# Verschenke: Paysafecard-Pins für Free2Play-Spiele | Gesamtwert: 42€



## Konstantin1995 (27. August 2014)

*Verschenke: Paysafecard-Pins für Free2Play-Spiele | Gesamtwert: 42€*

*Hallo Freunde kostenloser Online Spiele!*




			Dieser Inhalt steht nur eingeloggten Mitgliedern zur Verfügung.
        


Ich habe insgesamt sieben Paysafecard-Pins - direkt einzulösen im jeweiligen Free2Play-Titel - zu verschenken, da ich selbst keinen Bedarf dafür habe.

Einzulösen bis: *31.08.2014 (abgelaufen)*



Hazard Ops
|   5€ 0066 1168 3555 1298

Dragon's Prophet
|   5€   0907 0741 8702 3049

Tiny Island
|10€ 0745 0034 6242 8236

Shakes & Fidget
| 10€

Einzulösen bis: *13.09.2014*



Goodgame Empire
| 2€

Einzulösen bis: *30.11.2014*



Drakensang Online
| 5€

Dark Orbit
| 5€


Verfahren wird natürlich nach dem FiCoFiSe-Prinzip: First come, first serve!  
Falls sich jemand revanchieren wollte, würde ich mich aufopfern und übrige/nicht gewollte Game-Codes á la Steam etc. entgegennehmen. 

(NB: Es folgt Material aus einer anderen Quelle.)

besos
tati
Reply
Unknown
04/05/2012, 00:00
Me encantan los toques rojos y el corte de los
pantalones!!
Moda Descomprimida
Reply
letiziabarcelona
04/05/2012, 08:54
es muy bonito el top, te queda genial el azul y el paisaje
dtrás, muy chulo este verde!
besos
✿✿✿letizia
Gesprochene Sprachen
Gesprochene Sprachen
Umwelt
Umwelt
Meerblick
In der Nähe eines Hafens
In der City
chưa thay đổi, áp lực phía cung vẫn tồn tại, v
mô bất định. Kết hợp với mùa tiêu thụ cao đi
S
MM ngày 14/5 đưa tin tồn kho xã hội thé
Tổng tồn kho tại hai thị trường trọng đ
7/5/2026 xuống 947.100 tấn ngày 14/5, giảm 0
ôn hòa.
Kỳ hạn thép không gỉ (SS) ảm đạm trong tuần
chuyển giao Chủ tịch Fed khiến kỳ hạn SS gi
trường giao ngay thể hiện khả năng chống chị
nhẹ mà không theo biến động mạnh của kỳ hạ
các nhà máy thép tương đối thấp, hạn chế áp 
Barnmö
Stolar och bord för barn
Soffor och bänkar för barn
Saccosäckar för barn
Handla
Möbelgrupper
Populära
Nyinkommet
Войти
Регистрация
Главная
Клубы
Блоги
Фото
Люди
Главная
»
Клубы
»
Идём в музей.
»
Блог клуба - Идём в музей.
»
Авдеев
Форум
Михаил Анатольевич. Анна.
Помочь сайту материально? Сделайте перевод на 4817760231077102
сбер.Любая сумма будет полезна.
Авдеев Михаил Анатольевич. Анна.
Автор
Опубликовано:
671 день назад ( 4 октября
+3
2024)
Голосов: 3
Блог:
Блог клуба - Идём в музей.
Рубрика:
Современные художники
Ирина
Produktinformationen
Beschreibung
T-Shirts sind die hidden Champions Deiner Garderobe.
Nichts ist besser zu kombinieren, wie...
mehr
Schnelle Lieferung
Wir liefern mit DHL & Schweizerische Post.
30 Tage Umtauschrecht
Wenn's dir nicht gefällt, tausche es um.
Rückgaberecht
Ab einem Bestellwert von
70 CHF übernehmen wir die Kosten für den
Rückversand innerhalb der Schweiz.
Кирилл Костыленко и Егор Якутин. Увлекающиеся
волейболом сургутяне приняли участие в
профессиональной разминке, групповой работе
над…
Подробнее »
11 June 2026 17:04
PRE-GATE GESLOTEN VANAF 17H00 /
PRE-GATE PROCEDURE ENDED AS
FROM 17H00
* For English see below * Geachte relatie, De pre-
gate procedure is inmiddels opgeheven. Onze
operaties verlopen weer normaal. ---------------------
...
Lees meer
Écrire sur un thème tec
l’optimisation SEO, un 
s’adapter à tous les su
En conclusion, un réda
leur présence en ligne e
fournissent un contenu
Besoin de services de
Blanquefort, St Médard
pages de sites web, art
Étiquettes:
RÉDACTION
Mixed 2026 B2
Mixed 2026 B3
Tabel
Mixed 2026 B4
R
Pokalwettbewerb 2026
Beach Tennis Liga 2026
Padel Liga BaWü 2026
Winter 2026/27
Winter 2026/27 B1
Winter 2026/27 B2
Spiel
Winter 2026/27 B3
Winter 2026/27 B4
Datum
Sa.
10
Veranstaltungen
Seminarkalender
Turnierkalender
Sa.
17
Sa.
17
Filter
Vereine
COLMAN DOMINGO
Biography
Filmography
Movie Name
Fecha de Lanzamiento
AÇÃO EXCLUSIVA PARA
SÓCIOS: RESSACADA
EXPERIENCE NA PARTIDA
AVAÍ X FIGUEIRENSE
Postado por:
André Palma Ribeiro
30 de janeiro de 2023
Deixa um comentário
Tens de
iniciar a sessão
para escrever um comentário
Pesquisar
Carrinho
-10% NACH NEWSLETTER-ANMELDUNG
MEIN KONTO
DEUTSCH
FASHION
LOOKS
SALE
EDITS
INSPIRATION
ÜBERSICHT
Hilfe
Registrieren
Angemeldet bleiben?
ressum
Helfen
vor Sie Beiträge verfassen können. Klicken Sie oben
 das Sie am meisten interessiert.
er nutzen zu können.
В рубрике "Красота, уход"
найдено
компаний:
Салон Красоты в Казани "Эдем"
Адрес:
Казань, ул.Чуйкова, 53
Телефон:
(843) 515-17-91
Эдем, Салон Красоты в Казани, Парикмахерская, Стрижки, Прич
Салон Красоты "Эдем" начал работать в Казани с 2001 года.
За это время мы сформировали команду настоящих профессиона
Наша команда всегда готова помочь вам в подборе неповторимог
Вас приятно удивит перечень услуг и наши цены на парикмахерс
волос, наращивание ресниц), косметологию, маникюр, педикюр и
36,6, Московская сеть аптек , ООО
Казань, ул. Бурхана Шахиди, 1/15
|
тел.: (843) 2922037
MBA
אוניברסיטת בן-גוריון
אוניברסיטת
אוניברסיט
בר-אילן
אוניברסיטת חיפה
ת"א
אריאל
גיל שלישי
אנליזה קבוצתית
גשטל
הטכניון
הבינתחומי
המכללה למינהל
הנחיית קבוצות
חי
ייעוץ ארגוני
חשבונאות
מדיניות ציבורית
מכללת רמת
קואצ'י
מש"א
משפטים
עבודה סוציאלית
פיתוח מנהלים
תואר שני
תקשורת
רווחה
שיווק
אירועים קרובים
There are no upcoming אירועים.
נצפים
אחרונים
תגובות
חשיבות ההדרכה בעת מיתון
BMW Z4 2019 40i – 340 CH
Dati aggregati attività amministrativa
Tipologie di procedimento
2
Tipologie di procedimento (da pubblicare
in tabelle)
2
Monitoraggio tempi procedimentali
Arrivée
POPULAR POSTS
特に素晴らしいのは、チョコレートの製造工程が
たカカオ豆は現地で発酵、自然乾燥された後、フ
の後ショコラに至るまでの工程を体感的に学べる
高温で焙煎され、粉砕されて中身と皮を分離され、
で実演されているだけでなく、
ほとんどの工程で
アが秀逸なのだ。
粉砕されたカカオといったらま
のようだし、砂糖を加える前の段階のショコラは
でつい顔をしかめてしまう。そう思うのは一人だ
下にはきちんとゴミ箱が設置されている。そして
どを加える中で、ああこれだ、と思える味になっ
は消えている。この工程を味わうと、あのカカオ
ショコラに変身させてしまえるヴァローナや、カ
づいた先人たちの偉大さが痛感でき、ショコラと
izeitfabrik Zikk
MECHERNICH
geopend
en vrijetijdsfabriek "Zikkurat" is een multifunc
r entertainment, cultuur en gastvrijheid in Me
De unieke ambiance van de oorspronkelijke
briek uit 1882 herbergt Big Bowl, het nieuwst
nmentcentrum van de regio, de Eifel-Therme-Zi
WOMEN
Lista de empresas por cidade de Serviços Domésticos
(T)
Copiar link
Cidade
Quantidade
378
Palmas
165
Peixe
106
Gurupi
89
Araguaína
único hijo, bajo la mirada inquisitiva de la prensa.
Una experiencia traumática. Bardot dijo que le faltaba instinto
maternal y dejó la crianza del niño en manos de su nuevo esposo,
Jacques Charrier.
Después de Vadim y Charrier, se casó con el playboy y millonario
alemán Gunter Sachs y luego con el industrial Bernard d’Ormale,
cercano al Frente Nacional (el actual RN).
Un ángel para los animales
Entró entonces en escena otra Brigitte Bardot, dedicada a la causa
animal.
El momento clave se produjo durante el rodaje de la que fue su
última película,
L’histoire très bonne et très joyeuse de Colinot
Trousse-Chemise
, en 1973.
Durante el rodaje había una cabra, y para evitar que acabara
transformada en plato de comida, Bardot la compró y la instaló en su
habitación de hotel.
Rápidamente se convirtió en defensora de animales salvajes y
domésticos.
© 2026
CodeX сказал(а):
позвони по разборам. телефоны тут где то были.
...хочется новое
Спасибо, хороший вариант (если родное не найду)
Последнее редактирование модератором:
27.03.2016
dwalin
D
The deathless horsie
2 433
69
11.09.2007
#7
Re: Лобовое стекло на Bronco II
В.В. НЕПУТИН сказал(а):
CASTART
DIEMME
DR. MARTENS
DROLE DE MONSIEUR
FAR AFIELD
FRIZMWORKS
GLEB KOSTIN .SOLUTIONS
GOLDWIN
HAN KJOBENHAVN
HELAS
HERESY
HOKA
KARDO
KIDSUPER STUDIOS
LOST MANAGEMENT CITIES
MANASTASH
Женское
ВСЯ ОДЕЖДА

P.S. und Off-Topic: Kann man Bilder im Forum auch direkt, also nicht als Miniatur einfügen? So sieht's doof aus.


----------



## VierH (27. August 2014)

Also ich würde gerne den pin von Shakes & Fidget nehmen.


----------



## Konstantin1995 (29. August 2014)

Scheinbar bin ich nicht der einzige, der Browser-/ Free2Play-Spiele eher links liegen lässt. Verschwendung kann ich einfach nicht ertragen, also holt euch die Codes! 
Da am Sonntag bereits 3 der PINs verfallen, versuche ich die Codes zusätzlich auf Videogameszone.de los zu werden.


----------



## Konstantin1995 (31. August 2014)

Falls in den letzten 1,5 Stunden doch noch jemand über diesen Thread stolpern sollte (  ), stehen oben jetzt die PINs für jene PaysafeCards, welche bis heute einzulösen sind.


----------